— PROMPT —
Working from the records beneath this line, reproduce each one exactly.

Collected data
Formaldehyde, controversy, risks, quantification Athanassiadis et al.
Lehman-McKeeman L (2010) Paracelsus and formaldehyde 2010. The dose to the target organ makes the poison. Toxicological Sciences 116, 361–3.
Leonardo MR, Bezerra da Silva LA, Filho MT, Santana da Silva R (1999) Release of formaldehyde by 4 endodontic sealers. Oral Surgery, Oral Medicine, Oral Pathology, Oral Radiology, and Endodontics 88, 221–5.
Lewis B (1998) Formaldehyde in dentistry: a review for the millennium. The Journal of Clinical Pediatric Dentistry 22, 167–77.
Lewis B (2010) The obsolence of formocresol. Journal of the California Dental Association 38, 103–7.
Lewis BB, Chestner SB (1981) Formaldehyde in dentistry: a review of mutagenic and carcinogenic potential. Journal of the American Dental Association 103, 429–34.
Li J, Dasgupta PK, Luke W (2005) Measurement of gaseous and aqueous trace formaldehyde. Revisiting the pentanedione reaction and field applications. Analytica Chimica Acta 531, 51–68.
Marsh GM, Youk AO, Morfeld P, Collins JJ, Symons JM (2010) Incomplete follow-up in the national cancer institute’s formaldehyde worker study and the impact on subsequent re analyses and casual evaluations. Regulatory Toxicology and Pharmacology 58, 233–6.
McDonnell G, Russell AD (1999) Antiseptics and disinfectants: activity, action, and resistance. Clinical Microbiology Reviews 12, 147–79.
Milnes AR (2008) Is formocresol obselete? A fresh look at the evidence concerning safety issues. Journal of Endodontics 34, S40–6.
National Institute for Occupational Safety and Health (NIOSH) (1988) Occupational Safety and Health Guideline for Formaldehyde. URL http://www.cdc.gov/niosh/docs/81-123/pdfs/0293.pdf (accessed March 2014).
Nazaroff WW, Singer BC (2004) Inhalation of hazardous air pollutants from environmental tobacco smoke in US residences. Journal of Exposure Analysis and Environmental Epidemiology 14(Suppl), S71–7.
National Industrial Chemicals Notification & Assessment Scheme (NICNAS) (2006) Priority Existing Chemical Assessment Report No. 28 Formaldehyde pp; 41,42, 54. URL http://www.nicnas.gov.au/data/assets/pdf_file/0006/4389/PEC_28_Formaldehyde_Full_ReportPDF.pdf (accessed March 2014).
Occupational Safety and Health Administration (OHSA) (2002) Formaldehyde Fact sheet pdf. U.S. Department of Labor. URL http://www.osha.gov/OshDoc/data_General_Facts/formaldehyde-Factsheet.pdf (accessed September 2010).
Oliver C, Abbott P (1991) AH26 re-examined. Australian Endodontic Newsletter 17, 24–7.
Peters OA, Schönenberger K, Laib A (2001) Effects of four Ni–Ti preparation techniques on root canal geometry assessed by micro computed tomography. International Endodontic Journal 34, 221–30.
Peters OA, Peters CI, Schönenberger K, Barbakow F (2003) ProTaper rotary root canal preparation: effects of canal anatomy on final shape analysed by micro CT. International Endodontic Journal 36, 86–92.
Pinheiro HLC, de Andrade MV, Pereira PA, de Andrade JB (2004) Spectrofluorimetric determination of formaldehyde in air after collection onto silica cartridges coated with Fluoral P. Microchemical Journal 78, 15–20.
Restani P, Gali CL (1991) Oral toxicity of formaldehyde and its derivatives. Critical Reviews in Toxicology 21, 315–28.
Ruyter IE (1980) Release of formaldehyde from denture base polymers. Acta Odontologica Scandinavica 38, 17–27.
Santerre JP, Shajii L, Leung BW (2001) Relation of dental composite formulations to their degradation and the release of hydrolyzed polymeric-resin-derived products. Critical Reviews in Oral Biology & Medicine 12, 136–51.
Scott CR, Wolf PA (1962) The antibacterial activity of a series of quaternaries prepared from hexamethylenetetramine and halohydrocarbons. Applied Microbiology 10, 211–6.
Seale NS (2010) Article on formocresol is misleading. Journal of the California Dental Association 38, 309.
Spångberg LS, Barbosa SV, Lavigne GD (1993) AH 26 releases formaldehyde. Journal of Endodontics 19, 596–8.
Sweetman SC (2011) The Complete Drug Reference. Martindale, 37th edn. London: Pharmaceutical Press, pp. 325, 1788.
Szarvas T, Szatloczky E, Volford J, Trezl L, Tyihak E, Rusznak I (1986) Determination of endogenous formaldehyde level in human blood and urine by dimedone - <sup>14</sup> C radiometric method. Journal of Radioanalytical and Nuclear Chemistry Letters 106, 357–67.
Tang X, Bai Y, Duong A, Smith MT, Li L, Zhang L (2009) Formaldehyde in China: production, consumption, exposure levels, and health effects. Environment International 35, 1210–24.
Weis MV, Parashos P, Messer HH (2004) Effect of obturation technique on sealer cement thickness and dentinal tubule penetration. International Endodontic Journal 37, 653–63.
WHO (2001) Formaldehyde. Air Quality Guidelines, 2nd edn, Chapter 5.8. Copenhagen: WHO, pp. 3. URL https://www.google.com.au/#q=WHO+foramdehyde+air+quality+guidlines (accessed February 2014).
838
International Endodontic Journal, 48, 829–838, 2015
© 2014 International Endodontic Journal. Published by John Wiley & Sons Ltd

— YOUR RESPONSE —
Formaldehyde, controversy, risks, quantification Athanassiadis et al.
Lehman-McKeeman L (2010) Paracelsus and formaldehyde 2010. The dose to the target organ makes the poison. Toxicological Sciences 116, 361–3.
Leonardo MR, Bezerra da Silva LA, Filho MT, Santana da Silva R (1999) Release of formaldehyde by 4 endodontic sealers. Oral Surgery, Oral Medicine, Oral Pathology, Oral Radiology, and Endodontics 88, 221–5.
Lewis B (1998) Formaldehyde in dentistry: a review for the millennium. The Journal of Clinical Pediatric Dentistry 22, 167–77.
Lewis B (2010) The obsolence of formocresol. Journal of the California Dental Association 38, 103–7.
Lewis BB, Chestner SB (1981) Formaldehyde in dentistry: a review of mutagenic and carcinogenic potential. Journal of the American Dental Association 103, 429–34.
Li J, Dasgupta PK, Luke W (2005) Measurement of gaseous and aqueous trace formaldehyde. Revisiting the pentanedione reaction and field applications. Analytica Chimica Acta 531, 51–68.
Marsh GM, Youk AO, Morfeld P, Collins JJ, Symons JM (2010) Incomplete follow-up in the national cancer institute’s formaldehyde worker study and the impact on subsequent re analyses and casual evaluations. Regulatory Toxicology and Pharmacology 58, 233–6.
McDonnell G, Russell AD (1999) Antiseptics and disinfectants: activity, action, and resistance. Clinical Microbiology Reviews 12, 147–79.
Milnes AR (2008) Is formocresol obselete? A fresh look at the evidence concerning safety issues. Journal of Endodontics 34, S40–6.
National Institute for Occupational Safety and Health (NIOSH) (1988) Occupational Safety and Health Guideline for Formaldehyde. URL http://www.cdc.gov/niosh/docs/81-123/pdfs/0293.pdf (accessed March 2014).
Nazaroff WW, Singer BC (2004) Inhalation of hazardous air pollutants from environmental tobacco smoke in US residences. Journal of Exposure Analysis and Environmental Epidemiology 14(Suppl), S71–7.
National Industrial Chemicals Notification & Assessment Scheme (NICNAS) (2006) Priority Existing Chemical Assessment Report No. 28 Formaldehyde pp; 41,42, 54. URL http://www.nicnas.gov.au/data/assets/pdf_file/0006/4389/PEC_28_Formaldehyde_Full_ReportPDF.pdf (accessed March 2014).
Occupational Safety and Health Administration (OHSA) (2002) Formaldehyde Fact sheet pdf. U.S. Department of Labor. URL http://www.osha.gov/OshDoc/data_General_Facts/formaldehyde-Factsheet.pdf (accessed September 2010).
Oliver C, Abbott P (1991) AH26 re-examined. Australian Endodontic Newsletter 17, 24–7.
Peters OA, Schönenberger K, Laib A (2001) Effects of four Ni–Ti preparation techniques on root canal geometry assessed by micro computed tomography. International Endodontic Journal 34, 221–30.
Peters OA, Peters CI, Schönenberger K, Barbakow F (2003) ProTaper rotary root canal preparation: effects of canal anatomy on final shape analysed by micro CT. International Endodontic Journal 36, 86–92.
Pinheiro HLC, de Andrade MV, Pereira PA, de Andrade JB (2004) Spectrofluorimetric determination of formaldehyde in air after collection onto silica cartridges coated with Fluoral P. Microchemical Journal 78, 15–20.
Restani P, Gali CL (1991) Oral toxicity of formaldehyde and its derivatives. Critical Reviews in Toxicology 21, 315–28.
Ruyter IE (1980) Release of formaldehyde from denture base polymers. Acta Odontologica Scandinavica 38, 17–27.
Santerre JP, Shajii L, Leung BW (2001) Relation of dental composite formulations to their degradation and the release of hydrolyzed polymeric-resin-derived products. Critical Reviews in Oral Biology & Medicine 12, 136–51.
Scott CR, Wolf PA (1962) The antibacterial activity of a series of quaternaries prepared from hexamethylenetetramine and halohydrocarbons. Applied Microbiology 10, 211–6.
Seale NS (2010) Article on formocresol is misleading. Journal of the California Dental Association 38, 309.
Spångberg LS, Barbosa SV, Lavigne GD (1993) AH 26 releases formaldehyde. Journal of Endodontics 19, 596–8.
Sweetman SC (2011) The Complete Drug Reference. Martindale, 37th edn. London: Pharmaceutical Press, pp. 325, 1788.
Szarvas T, Szatloczky E, Volford J, Trezl L, Tyihak E, Rusznak I (1986) Determination of endogenous formaldehyde level in human blood and urine by dimedone - <sup>14</sup> C radiometric method. Journal of Radioanalytical and Nuclear Chemistry Letters 106, 357–67.
Tang X, Bai Y, Duong A, Smith MT, Li L, Zhang L (2009) Formaldehyde in China: production, consumption, exposure levels, and health effects. Environment International 35, 1210–24.
Weis MV, Parashos P, Messer HH (2004) Effect of obturation technique on sealer cement thickness and dentinal tubule penetration. International Endodontic Journal 37, 653–63.
WHO (2001) Formaldehyde. Air Quality Guidelines, 2nd edn, Chapter 5.8. Copenhagen: WHO, pp. 3. URL https://www.google.com.au/#q=WHO+foramdehyde+air+quality+guidlines (accessed February 2014).
838
International Endodontic Journal, 48, 829–838, 2015
© 2014 International Endodontic Journal. Published by John Wiley & Sons Ltd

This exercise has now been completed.